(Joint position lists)
○ ○ ○ ○ ○ ○ ○
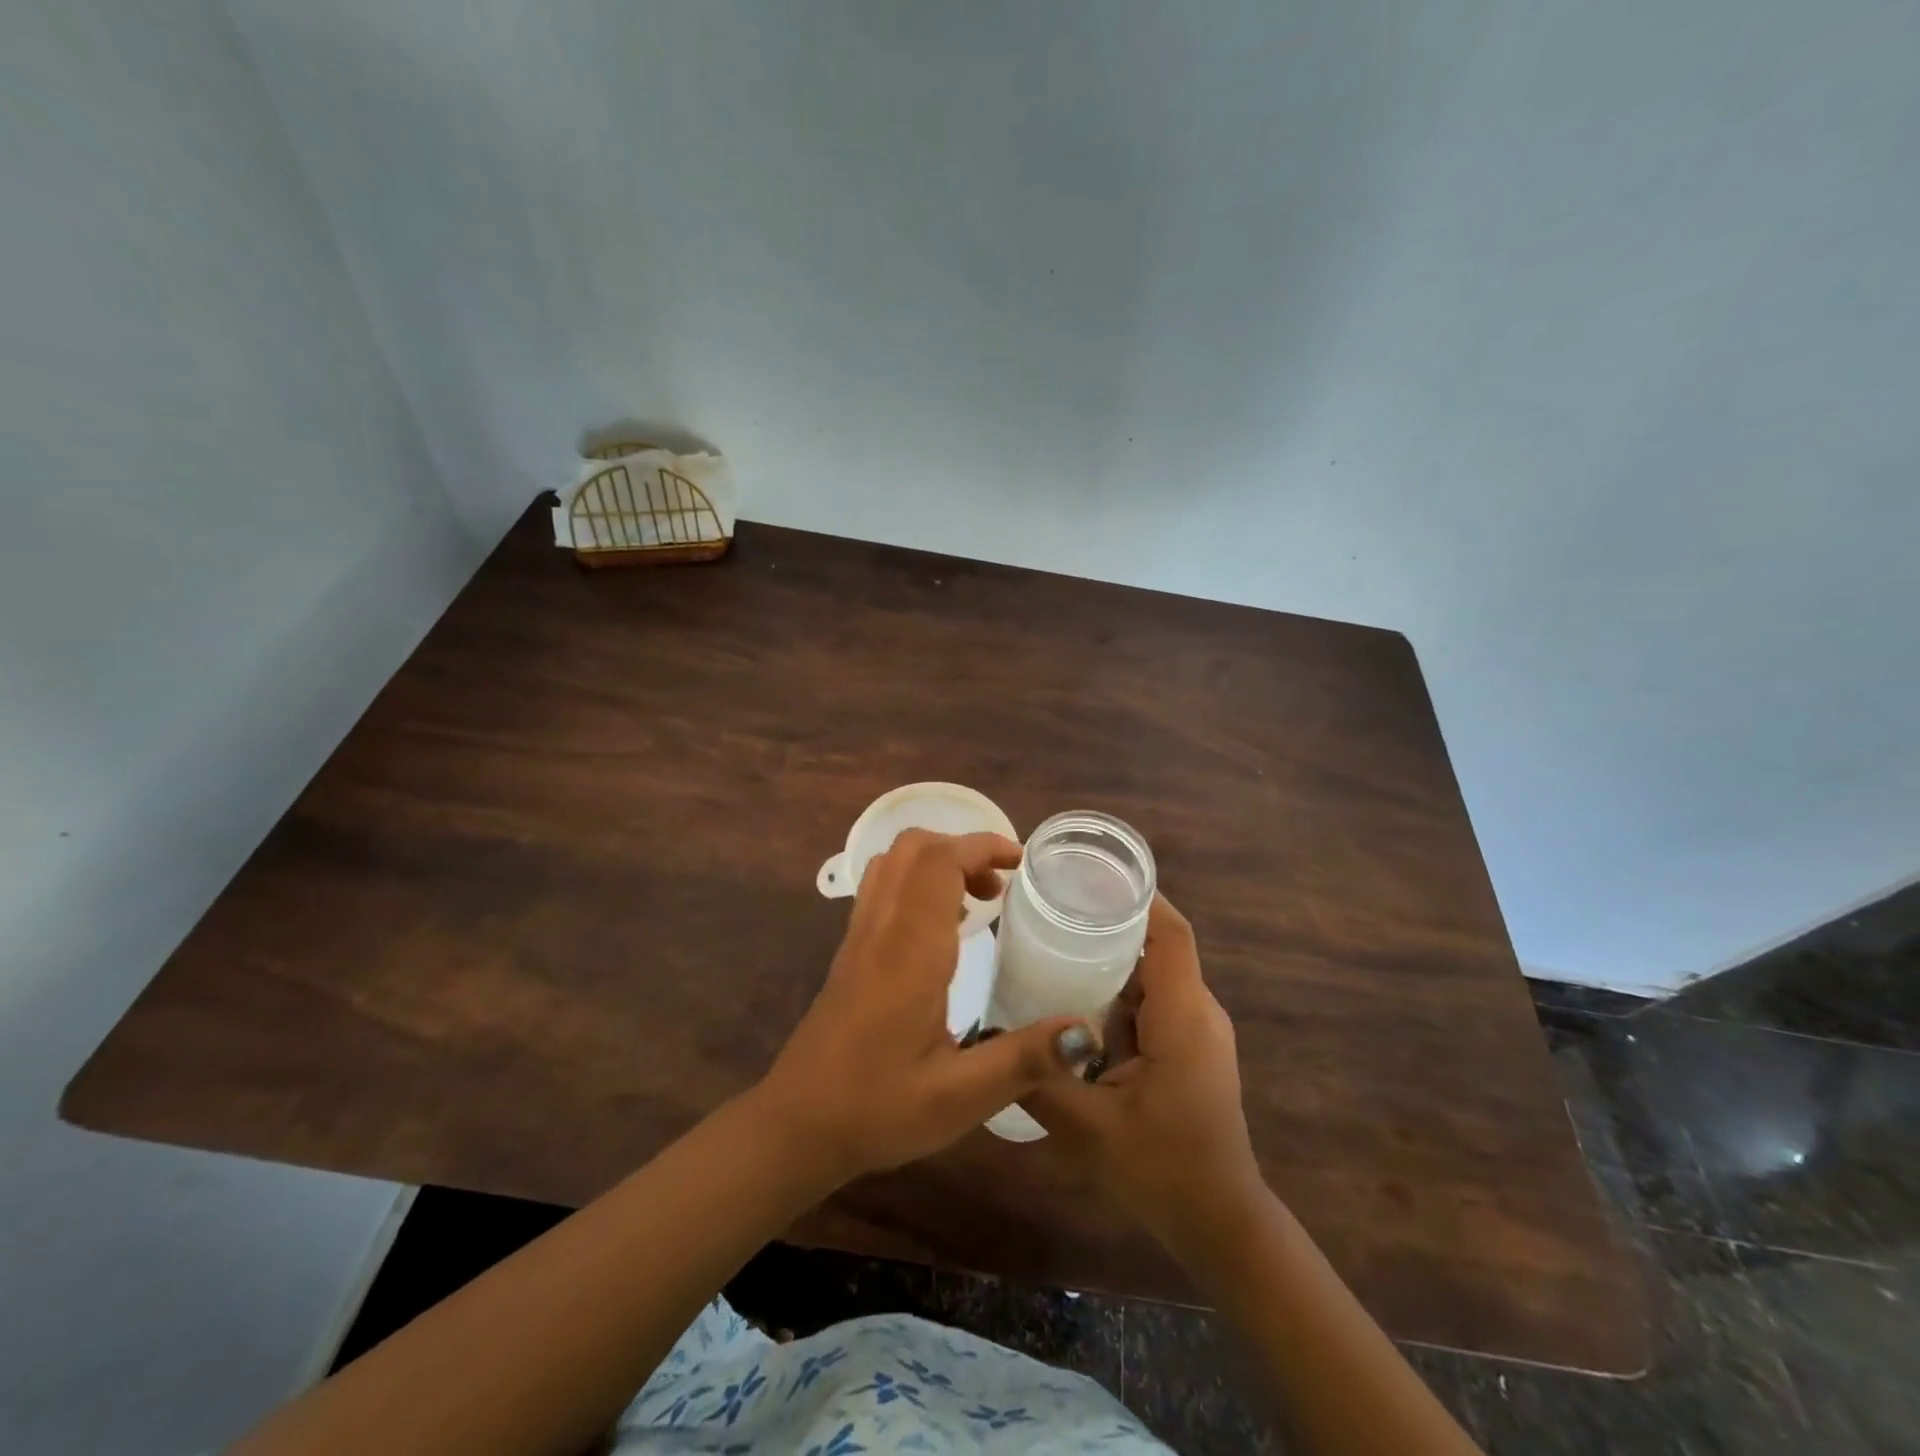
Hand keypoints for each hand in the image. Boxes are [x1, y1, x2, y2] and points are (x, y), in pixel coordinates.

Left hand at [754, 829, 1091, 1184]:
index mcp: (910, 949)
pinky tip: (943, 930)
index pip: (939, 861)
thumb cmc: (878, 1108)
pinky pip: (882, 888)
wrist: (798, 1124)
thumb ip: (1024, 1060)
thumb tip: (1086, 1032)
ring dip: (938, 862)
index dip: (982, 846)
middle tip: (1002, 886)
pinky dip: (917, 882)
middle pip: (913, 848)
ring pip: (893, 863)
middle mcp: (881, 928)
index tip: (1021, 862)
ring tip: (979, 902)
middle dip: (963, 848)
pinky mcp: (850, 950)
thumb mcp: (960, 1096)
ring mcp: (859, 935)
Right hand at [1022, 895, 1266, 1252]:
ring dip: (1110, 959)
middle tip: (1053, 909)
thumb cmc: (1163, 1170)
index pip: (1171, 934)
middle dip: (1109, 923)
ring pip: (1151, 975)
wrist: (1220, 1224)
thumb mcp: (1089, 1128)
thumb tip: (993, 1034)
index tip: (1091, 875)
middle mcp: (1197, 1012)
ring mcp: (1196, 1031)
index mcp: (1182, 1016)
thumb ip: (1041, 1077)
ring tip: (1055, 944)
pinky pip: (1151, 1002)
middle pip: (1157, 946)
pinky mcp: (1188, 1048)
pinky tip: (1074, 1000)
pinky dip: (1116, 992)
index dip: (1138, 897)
○ ○ ○ ○ ○ ○ ○
- [WORK INSTRUCTION]
When a line in the data contains the string "middle", copy that line.

- [ANSWER TO THIS EXERCISE]
middle tip: (1002, 886)
middle pip: (913, 848)
middle mcp: (881, 928)
middle dip: (963, 848)
middle tip: (1053, 909)
middle dip: (1109, 923)
middle mcp: (1197, 1012)
middle pip: (1157, 946)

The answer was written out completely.